Investors missing trick in RMBS market

Sarah Davidson

October 29, 2010

A report released by ratings agency Fitch earlier this year showed that just 3% of triple A rated residential mortgage backed securities in the Euro area have been downgraded on tranches issued between 2005 and 2007. By comparison, 82% of AAA rated RMBS in the States have been downgraded for the same period.

Tony Ward, chief executive of dormant lender Homefunding, chief executive, told Mortgage Introducer: “There have been some misguided views on the ratings agencies screwing up with their AAA ratings in Europe and the UK in particular. European mortgage backed securities are good quality and since Britain was the biggest issuer of RMBS, by and large we haven’t had a problem.”

John Charcol’s Ray Boulger said the UK and US housing markets are worlds apart.

In a third of all American states homeowners who are underwater on their property (owe more to their lender than their house is worth) can walk away from the house and have that debt written off, leaving the lender with a loss.

In the UK by contrast, even borrowers who go into negative equity and have their property repossessed are still liable for any shortfall in the debt outstanding to the lender.

Boulger said: “A lot of the problems suffered by the US don’t apply in the UK which is why such a small percentage of AAA rated securities in Europe have been downgraded. The underlying security is very different.

“Too many investors tend to discount UK RMBS because of the problems in the States. I think it’s surprising investors don’t recognise the value they can get from prime and buy-to-let assets in the UK.”

Earlier this year Precise Mortgages secured a wholesale line of funding to finance buy-to-let loans and this week announced it was moving into prime residential mortgages.

It is backed by US private equity investor Elliot Assocates and Boulger said: “It tells you an awful lot about the margins on offer if US private equity is investing in UK mortgages.”

Despite this analysts are predicting that the amount of structured finance, asset backed securities, across the world will shrink by a minimum of $400 billion this year on last.

Analysts at JPMorgan suggest the downward trend will continue due to the disappearance of debt-fuelled special investment funds that were huge buyers of structured bonds, the loss of confidence in ratings agencies and failure of bond insurance that guaranteed debts and boosted ratings to triple A levels.

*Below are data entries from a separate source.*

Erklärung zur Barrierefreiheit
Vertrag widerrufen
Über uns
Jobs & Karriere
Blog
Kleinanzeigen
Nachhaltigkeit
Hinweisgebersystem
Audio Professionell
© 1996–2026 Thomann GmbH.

But restarting new issuance of the securitisation markets is vital if the UK mortgage market is to increase the amount of money available to make residential loans.

Currently, the US and Europe are putting together new rules to try to give investors in these securities greater protection and therefore, arguably, confidence to invest in RMBS.

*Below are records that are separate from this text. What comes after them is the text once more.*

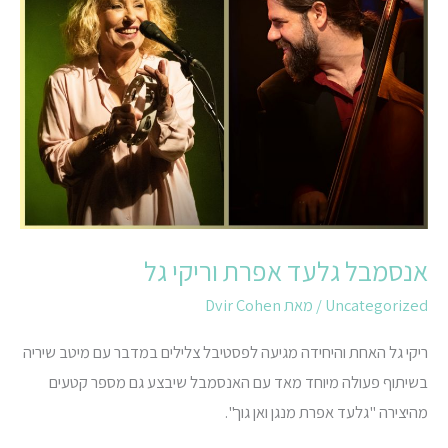
אפרת
וריקי
גל
אנסמבל גלעד אפרת וריקי גל
Uncategorized
/ מאת
Dvir Cohen
ריקי גל האחת והיחידה מגיעה לפסטיבל צלילים במדבר עם מיטב שיריה
בשיתוף פעולה מיוחד מאד עם האנסמבל שיבצע גם מספר קטעים
מהיצירה "גלעד אפרת מנגן ואן גוך".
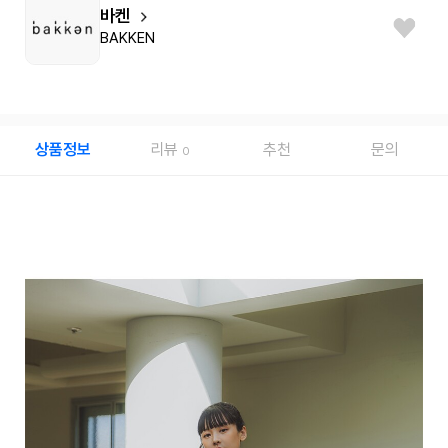
바켄
BAKKEN
상품정보
리뷰
추천
문의
0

In most cases the rules indicate that the loan originator should retain around 5% of the core assets and further rules about the disclosure of loan level data to investors are being mooted.

Tony Ward said: “In a sense there’s no change from how it’s always been. Though not all securitisations before the credit crunch were structured this way, the good ones were.

“In terms of looking at granular level data there is an argument that if the security is structured properly it simply isn’t necessary, but it does seem sensible that investors should look underneath the AAA rating at what they’re buying.”

Earlier this year the Bank of England issued a market note saying it would require granular data for securities to be eligible for the long term discount window facility.

“In practice that means granular loan level data is going to be necessary across the market,” Ward added.